[Xmca-l] Re: Collaboration

Lplarry lpscholar2@gmail.com
Wed Apr 20 15:56:19 PDT 2016


Henry and Annalisa,
This explorations of differing possible *meanings* of interruptions is an interesting turn in the conversation. Generally are interruptions (closing off) or (opening up) the dialogue. This seems to be an example of *modulating* (or marking) the sense of *voice*.

If our relation to unfolding voice is a key aspect of cooperative communication (Tomasella’s  perspective on developing meaning within conspecific human joint attention) then our ways of relating to voice is critical.
This could include needing a room of ones own as a *private* place to develop voice.
It could include the need to *claim* or *grasp* one’s *own* turn in the conversation which is the notion of mutual *recognition* overcoming the master/slave dynamic. A notion of symmetrical voice recognition among *equals*

It could also include a relation where the listener *hears the other into voice*. This is an understanding of an asymmetrical relation to voice Levinas is an exemplar of this approach.

The question *who* is responsible for *voice* entering the world? Is it predominantly a *self* discovery or is it predominantly dependent on mutual *recognition of symmetrical equals giving *voice* and claiming *voice*.
Then there is the way of understanding voice where the listener *hears the other into voice* and this is not dependent on mutual symmetrical recognition among *equals* but focuses more on the motivation of *care and concern*.
I hear differing (modes) of modulating or marking *voice*.


Sent from my Windows 10 phone

From: Annalisa Aguilar
Sent: April 20, 2016 3:10 PM
To: eXtended Mind, Culture, Activity
Subject: [Xmca-l] Re: Collaboration

Hi Henry,

Hate to ruin things for you, but I must not fit in the general gendered paradigm of interruptions. Or maybe I am not understanding you correctly?

Being a woman who is frequently not allowed to speak to the end of my sentences, which causes a situation where I must repeat myself –which subsequently makes me appear as long-winded compared to if I'd just been able to finish my sentence in the first place– I feel interruptions are most always about power dynamics, as I almost always feel unheard when my speech is interrupted. It is the exception that I feel interruptions make me feel I am heard by my interlocutor(s), where as you say the conversation is being moved along.

There is also the pattern where people might allow me to speak to the end of my sentence and then continue one as if I had said nothing, in that case it is the shape of an interruption whereby I am made out to be the unwelcome interrupter, and thus ignored. 

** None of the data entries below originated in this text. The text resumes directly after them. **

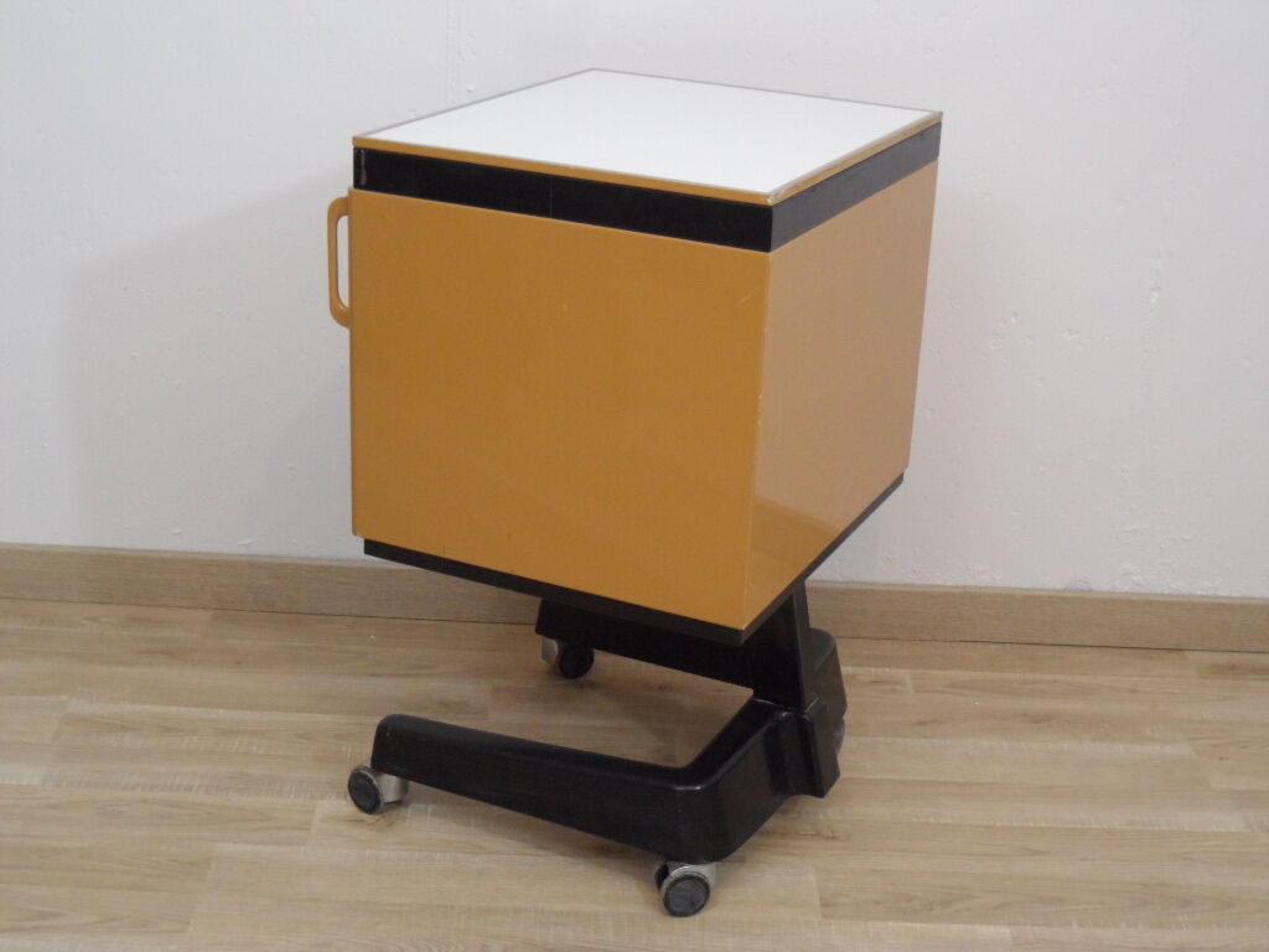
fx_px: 1833
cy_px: 476
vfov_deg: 29.1
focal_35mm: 50
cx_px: 634
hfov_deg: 38.2
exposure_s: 1/20
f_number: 4.7
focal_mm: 9.3
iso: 400
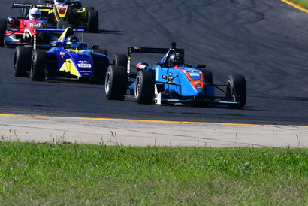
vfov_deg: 1.5
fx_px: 8022
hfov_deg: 2.2
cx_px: 53
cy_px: 11
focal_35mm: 937
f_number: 13
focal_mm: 320
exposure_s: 1/640
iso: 500
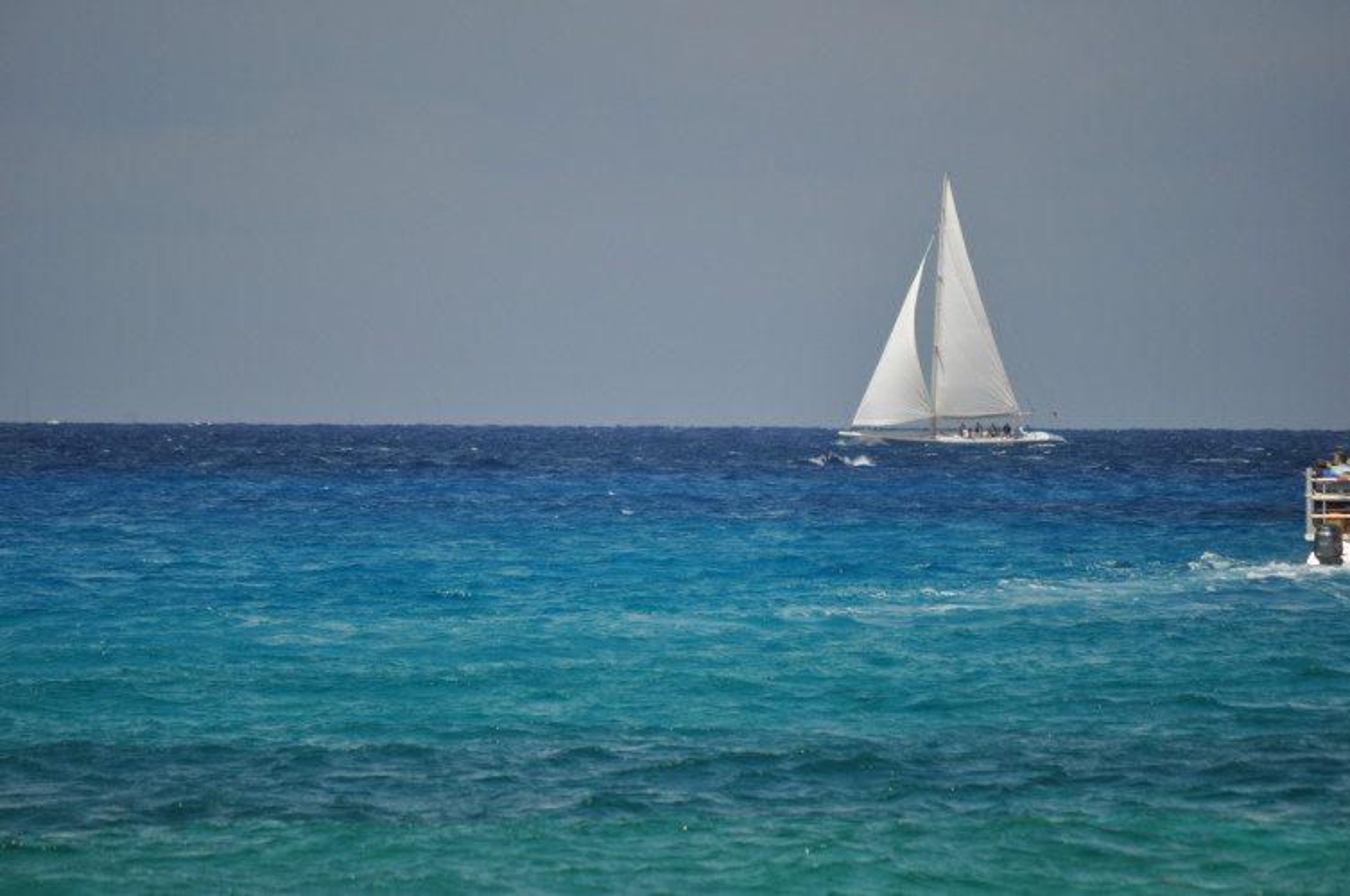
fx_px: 11235
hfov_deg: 6.9
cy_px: 448
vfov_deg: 4.6
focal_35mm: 300
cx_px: 675
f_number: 5.6
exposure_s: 1/2000
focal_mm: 200
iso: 220
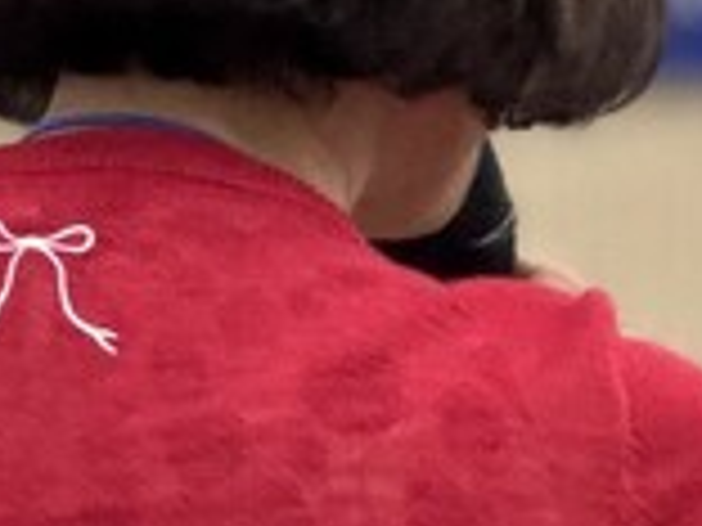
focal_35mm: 473
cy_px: 382
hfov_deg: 4.2
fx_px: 9592
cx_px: 369
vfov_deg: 3.1
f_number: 2.8
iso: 320
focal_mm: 9
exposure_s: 1/30
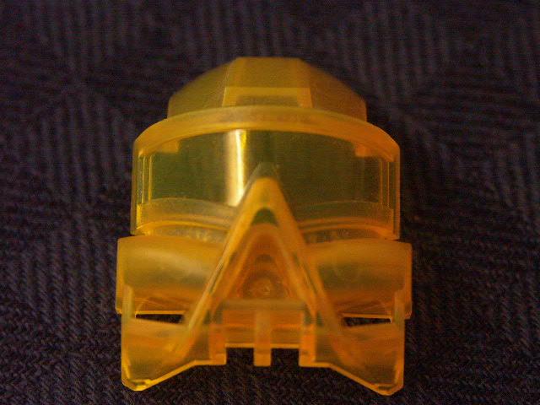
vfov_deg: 7.4
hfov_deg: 9.9
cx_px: 270
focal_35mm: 200
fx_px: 3120
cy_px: 202
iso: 400
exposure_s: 1/30
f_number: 3.5
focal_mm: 50.8
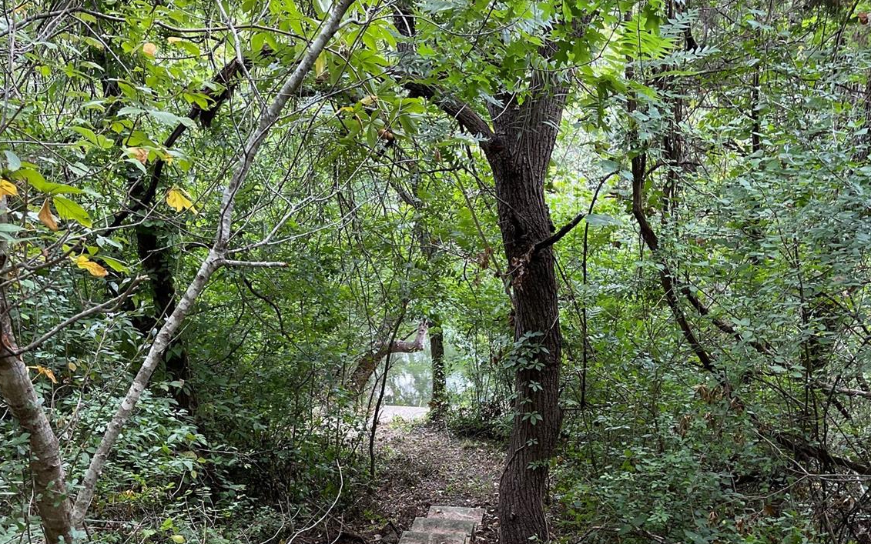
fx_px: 855
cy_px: 490
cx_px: 439
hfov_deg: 54.0
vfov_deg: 33.5
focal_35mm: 36
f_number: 1.6
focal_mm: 5.1
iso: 125
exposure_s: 1/111
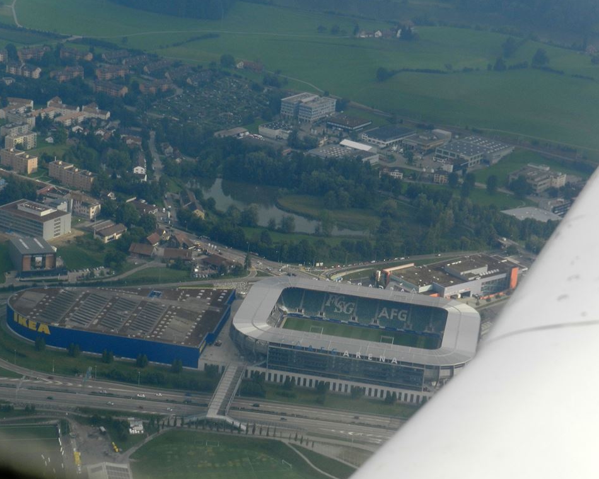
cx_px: 288
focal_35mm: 80
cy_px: 240
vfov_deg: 19.2
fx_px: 1418
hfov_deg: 23.8
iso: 160
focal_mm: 13.5
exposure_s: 1/500
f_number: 4.8
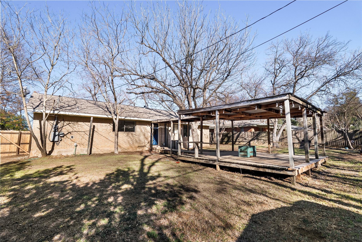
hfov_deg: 96.7
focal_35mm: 16
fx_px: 161
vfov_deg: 73.8
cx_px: 181
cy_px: 121
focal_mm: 16
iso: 250
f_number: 8
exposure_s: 1/100
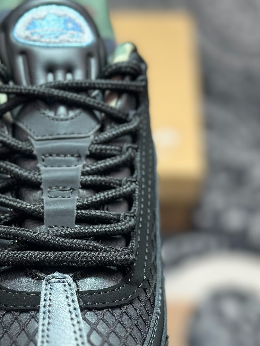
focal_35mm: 91
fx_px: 911
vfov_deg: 21.4
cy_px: 239
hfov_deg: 16.1
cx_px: 48
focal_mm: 6.86
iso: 80
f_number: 1.78
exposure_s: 1/227
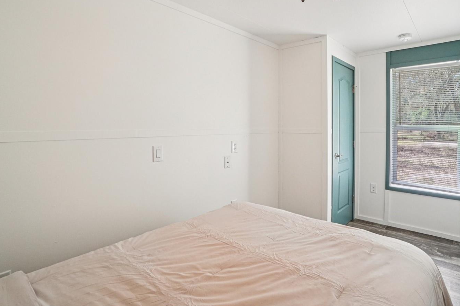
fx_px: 230
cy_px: 125
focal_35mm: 18
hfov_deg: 89.4
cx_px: 263
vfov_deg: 66.8
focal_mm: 10
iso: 320
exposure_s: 1/30
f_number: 8
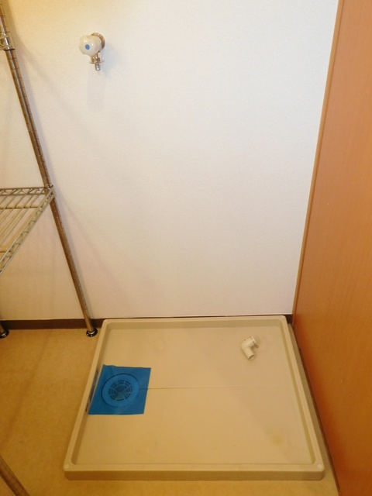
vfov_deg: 69.4
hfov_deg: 54.9
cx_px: 186
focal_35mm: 25
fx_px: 358
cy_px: 248
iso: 400
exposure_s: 1/30
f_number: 3.4
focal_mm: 4.5
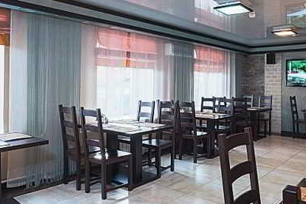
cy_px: 78
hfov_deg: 59.4
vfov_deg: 42.1
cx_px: 193
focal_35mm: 31
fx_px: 263
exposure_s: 1/4
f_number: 8
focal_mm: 10
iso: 100
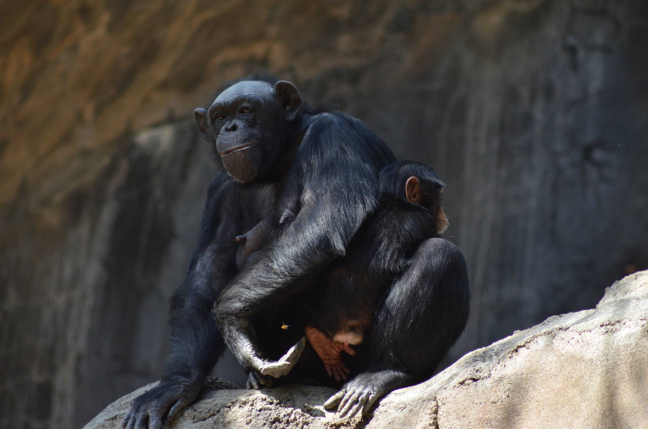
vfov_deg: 3.0
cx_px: 324
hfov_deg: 4.6
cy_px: 214
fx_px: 8084
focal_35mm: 450
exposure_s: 1/800
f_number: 5.6
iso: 800
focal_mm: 300
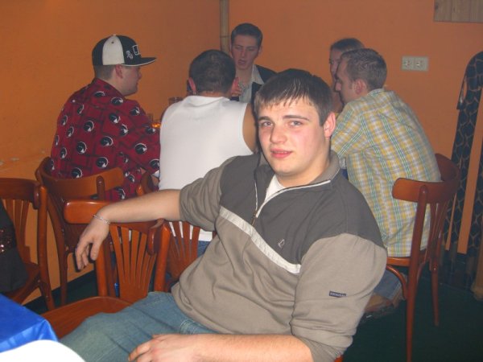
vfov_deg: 37.7
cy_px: 181
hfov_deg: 49.0
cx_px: 242
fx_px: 530
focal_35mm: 38
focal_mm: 7.9
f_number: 2.8
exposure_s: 1/60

In both cases these are two sorts of speech censorship, which does not contribute to a sense of psychological safety.  

I was listening to NPR yesterday and learned that in Iran there is an expansion of the secret police monitoring whether or not women are wearing their public hijab properly, and (bless them) Iranian women are coming forward on Twitter having that network moment of not taking it anymore. One woman who is a parliamentary journalist, was not allowed to ask her questions because of criticisms of her hijab presentation. So here is a case of interruption based upon appearance, rather than allowing her speech to be spontaneously given and received. 

I remember thinking after I heard the news story, that women seem to frequently have to resort to a "forced" flexibility, a sort of temporal bricolage, to make their thoughts known, knowing there is constantly the threat of interruption hanging like hijab around their heads. 

If this is the reason women are (considered) multi-taskers so be it, but I don't think it's chromosomal, just a by-product of survival through an imposed steeplechase of (his)tory. 

Virginia Woolf's A Room of One's Own, says what it does because Woolf claims a woman needs to find her true voice in a safe space in her control, a place she where she can be left alone, to speak without the drone of other people's voices being overlaid and imposed upon her.

If such a social dynamic is something that a man also experiences (and so I believe the dynamic need not be isolated to women only), then I would say he would have an equal requirement to a safe space to connect to his own inner speech. I'm sure though, this would occur differently, since the social pressures are likely not the same, though there would be family resemblances, as I imagine that censorship of speech has deep psychological consequences for human beings in general. 

One point Woolf makes in AROOO, is that when a woman speaks from this injury she is not considered legitimate, and this means she is not free to the spontaneous thought required to be imaginative or innovative, because her speech is in reference to constrained reaction rather than unfettered creation.

I would love to hear what women on this list think about that? To add or augment? (Though men are welcome to say what they like also, of course... without interruption).